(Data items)
───

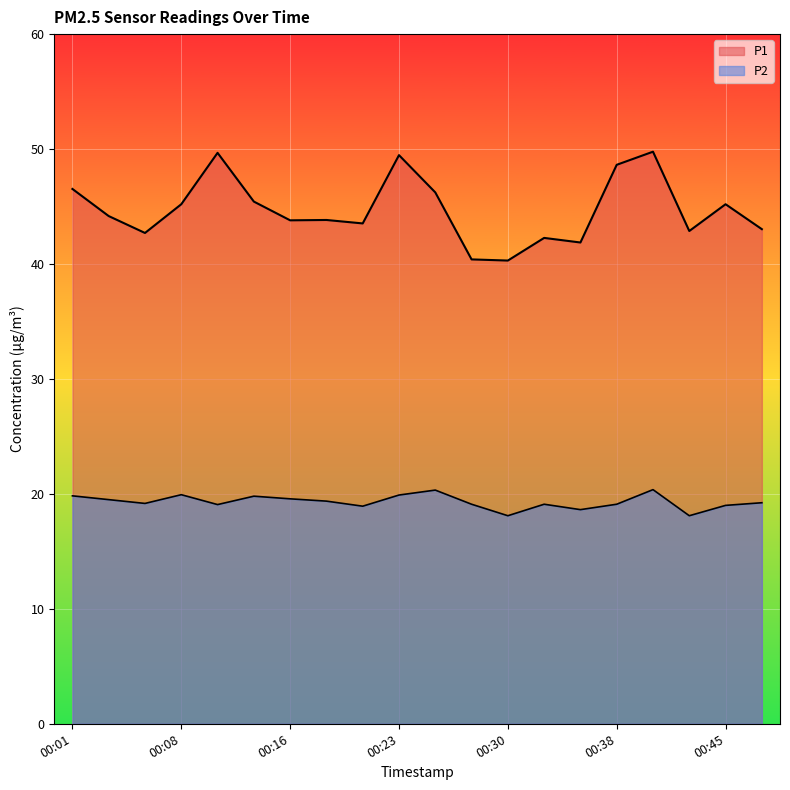

Where is P2 nearest to the value 19?

00:45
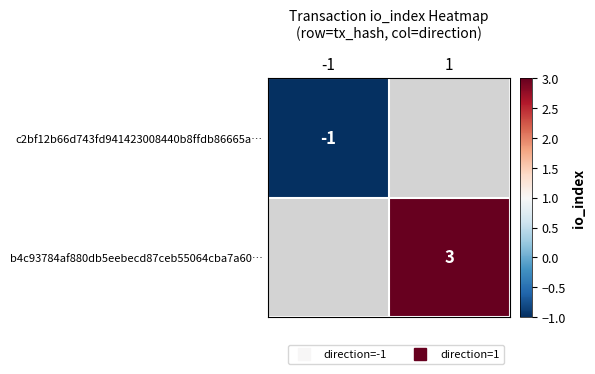

Where is c2bf12b66d743fd941423008440b8ffdb86665a… nearest to the value -1?

-1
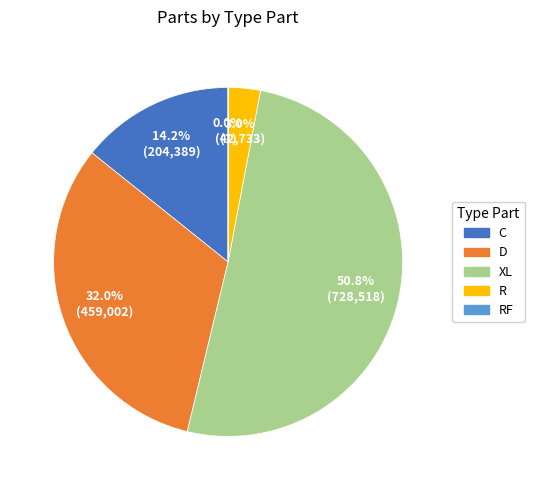

Between C and D, which is larger?

D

───

> **PROMPT**
Locate each line in the items above that contains the word "value" and copy those lines. Case counts.

> **RESPONSE BOX**
Where is P2 nearest to the value 19?
Where is c2bf12b66d743fd941423008440b8ffdb86665a… nearest to the value -1?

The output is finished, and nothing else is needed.